# INSTRUCTION 1
Copy out the stretch of the Prodigal Son post from "We’re all familiar" through "parable for us?".
# INSTRUCTION 2
Answer these questions from the Prodigal Son post:
(a) What school is Matt Williams part of?
(b) According to the post, why was it shameful for a first-century Middle Eastern man to run?
(c) What was the ceremony called that the community would perform when a Jewish son who had lost his inheritance among Gentiles returned home?

# TEXT PASSAGE
Monday 23 September 2013

The Prodigal Son: 12 Things You Didn’t Know

We’re all familiar with the story of the Prodigal Son – the rich man’s kid who demands his inheritance, then squanders it in wild living, ends up scrounging for food with the hogs, then returns home ashamed and in hopes of being a servant, but instead is welcomed home by his loving, forgiving dad.  What’s in this parable for us?
Dad ran for a very good reason! “In the first century, a Middle Eastern man never, never ran,” writes Matt Williams, of Biola’s Talbot School of Theology. “If he were to run, he would have to hitch up his tunic so he would not trip. If he did this, it would show his bare legs. In that culture, it was humiliating and shameful for a man to show his bare legs.”
“If a Jewish son lost his inheritance among Gentiles, and then returned home,” writes Williams, “the community would perform a ceremony, called the kezazah. They would break a large pot in front of him and yell, ‘You are now cut off from your people!’ The community would totally reject him. “So, why did the father run? He probably ran in order to get to his son before he entered the village.
Lesson 1: You are worth it! “The father runs — and shames himself — in an effort to get to his son before the community gets to him, so that his son does not experience the shame and humiliation of their taunting and rejection,” writes Williams. “The village would have followed the running father, would have witnessed what took place at the edge of the village between father and son. After this emotional reuniting of the prodigal son with his father, it was clear that their would be no kezazah ceremony; there would be no rejecting this son — despite what he has done. The son had repented and returned to the father.”

# LISTED ENTRIES
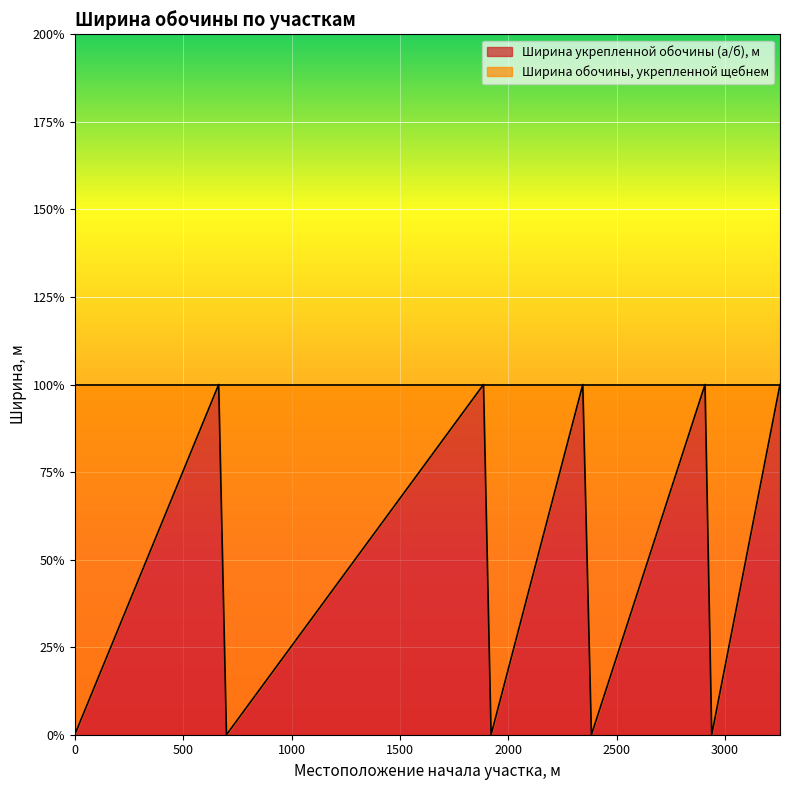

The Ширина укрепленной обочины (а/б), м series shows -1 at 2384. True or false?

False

==

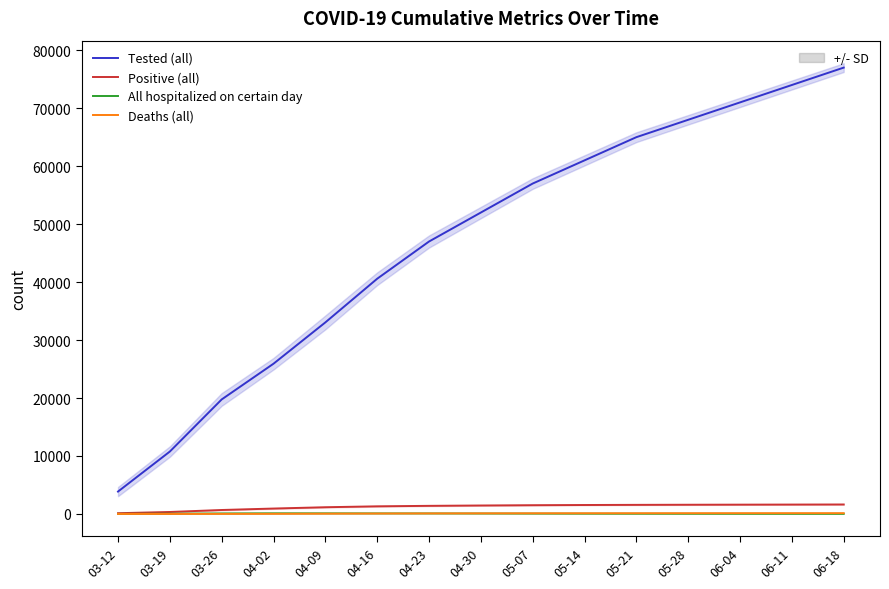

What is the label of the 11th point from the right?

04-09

# EXPECTED ANSWER 1
We’re all familiar with the story of the Prodigal Son – the rich man’s kid who demands his inheritance, then squanders it in wild living, ends up scrounging for food with the hogs, then returns home ashamed and in hopes of being a servant, but instead is welcomed home by his loving, forgiving dad.  What’s in this parable for us?

# EXPECTED ANSWER 2
(a) Biola's Talbot School of Theology.
(b) He would have to hitch up his tunic so he would not trip, and that would show his bare legs, which was humiliating and shameful in that culture.
(c) The kezazah.